Please report every line of the entries below that contains the string "instrument", copying each one in full. Case counts.

(Records)
## Begin
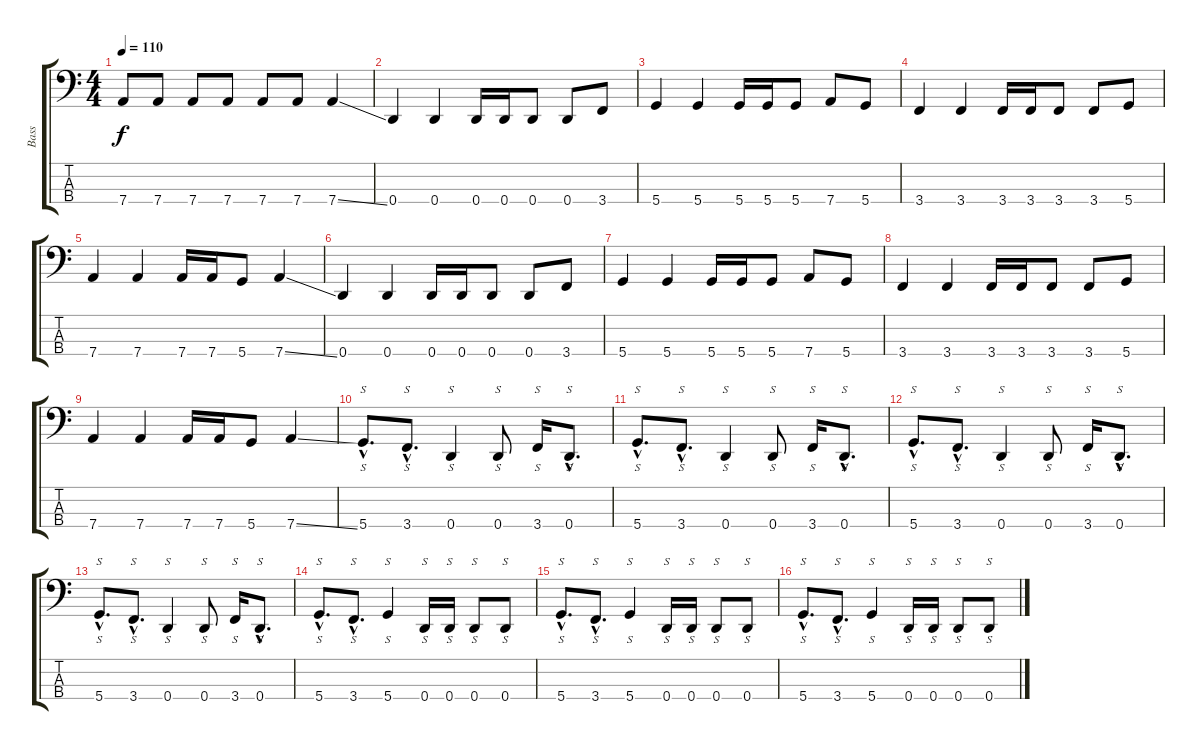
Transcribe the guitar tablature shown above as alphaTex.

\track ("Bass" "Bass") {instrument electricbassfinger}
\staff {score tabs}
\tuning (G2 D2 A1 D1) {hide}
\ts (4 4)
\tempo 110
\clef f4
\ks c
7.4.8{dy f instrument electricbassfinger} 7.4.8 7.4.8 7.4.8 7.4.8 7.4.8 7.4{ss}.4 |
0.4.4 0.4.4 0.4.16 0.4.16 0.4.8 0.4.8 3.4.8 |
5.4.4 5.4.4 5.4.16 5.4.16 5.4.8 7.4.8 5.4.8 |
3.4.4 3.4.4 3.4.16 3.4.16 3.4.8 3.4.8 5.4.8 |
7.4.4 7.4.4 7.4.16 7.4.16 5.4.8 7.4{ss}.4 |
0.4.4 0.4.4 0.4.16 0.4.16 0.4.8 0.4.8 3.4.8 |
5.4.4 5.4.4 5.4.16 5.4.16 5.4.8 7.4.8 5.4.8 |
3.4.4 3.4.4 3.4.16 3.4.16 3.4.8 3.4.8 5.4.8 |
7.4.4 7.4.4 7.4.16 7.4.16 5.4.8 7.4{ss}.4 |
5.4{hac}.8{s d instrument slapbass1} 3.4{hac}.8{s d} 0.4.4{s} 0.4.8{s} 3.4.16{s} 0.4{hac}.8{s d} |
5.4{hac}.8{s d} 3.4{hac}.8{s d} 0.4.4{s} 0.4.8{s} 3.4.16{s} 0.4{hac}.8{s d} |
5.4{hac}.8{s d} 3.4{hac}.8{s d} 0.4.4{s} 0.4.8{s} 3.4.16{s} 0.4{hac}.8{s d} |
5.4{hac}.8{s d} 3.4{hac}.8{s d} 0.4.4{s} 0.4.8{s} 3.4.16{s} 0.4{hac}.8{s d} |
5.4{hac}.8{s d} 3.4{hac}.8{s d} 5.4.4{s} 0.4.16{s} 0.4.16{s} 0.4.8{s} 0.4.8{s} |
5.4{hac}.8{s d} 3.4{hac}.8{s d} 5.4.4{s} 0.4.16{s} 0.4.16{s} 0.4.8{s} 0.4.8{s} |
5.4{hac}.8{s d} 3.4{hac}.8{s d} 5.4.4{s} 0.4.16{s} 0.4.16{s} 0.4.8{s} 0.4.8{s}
## End
## Begin
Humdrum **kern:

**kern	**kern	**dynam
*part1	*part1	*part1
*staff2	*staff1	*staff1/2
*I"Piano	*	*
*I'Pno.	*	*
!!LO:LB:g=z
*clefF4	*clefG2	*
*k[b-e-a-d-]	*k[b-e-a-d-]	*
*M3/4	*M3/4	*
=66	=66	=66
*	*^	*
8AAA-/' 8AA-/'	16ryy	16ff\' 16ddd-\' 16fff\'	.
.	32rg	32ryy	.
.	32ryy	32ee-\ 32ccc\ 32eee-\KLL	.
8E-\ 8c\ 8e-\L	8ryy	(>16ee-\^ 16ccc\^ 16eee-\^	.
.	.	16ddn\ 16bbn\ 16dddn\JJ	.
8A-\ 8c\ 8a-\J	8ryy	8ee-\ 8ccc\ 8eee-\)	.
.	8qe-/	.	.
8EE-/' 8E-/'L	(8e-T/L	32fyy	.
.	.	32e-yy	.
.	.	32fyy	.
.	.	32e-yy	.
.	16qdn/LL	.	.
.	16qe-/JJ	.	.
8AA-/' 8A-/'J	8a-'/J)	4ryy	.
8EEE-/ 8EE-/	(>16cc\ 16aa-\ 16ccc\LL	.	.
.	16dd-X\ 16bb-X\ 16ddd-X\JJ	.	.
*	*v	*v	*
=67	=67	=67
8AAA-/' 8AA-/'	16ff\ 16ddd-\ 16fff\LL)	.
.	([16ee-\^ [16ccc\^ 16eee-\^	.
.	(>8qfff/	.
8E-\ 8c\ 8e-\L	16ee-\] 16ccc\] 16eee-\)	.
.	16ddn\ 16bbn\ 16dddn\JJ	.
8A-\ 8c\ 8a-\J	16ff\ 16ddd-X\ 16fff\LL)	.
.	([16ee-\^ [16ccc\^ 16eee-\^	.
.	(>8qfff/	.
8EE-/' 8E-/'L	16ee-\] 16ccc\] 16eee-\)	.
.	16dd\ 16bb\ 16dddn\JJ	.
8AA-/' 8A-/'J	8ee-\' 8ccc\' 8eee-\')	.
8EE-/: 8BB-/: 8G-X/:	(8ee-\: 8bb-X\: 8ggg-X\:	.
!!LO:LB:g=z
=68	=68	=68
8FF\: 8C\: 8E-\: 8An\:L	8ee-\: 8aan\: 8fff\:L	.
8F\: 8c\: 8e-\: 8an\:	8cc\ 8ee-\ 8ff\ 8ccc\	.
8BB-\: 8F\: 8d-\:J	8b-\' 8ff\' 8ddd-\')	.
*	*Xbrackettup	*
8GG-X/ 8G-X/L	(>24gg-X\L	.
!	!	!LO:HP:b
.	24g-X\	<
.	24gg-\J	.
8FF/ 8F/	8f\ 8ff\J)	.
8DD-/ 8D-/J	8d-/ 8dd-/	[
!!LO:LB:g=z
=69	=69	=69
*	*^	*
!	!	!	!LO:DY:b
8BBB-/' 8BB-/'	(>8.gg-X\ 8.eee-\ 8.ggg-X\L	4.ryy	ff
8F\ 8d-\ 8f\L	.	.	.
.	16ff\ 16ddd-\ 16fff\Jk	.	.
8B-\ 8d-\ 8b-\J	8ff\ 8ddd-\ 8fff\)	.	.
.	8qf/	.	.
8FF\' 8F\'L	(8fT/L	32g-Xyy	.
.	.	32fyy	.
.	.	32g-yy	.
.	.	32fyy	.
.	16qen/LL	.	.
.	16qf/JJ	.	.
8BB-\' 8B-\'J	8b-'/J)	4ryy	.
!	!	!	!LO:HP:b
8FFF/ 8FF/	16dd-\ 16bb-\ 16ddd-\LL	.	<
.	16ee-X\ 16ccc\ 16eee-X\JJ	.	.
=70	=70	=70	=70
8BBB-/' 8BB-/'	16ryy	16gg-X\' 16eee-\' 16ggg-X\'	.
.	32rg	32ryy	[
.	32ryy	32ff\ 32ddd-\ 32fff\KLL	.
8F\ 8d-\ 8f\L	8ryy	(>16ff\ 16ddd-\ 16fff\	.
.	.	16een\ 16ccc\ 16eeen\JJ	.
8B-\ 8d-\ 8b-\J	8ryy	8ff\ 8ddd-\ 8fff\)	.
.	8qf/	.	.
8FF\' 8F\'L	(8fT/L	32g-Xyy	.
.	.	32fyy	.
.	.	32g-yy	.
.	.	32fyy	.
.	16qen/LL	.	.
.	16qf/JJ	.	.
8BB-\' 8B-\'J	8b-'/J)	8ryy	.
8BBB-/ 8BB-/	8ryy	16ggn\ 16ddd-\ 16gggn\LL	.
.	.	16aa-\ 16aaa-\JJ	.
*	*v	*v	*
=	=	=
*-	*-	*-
## End
- Final result:
\track ("Bass" "Bass") {instrument electricbassfinger}
7.4.8{dy f instrument electricbassfinger} 7.4.8 7.4.8 7.4.8 7.4.8 7.4.8 7.4{ss}.4 |
5.4{hac}.8{s d instrument slapbass1} 3.4{hac}.8{s d} 0.4.4{s} 0.4.8{s} 3.4.16{s} 0.4{hac}.8{s d} |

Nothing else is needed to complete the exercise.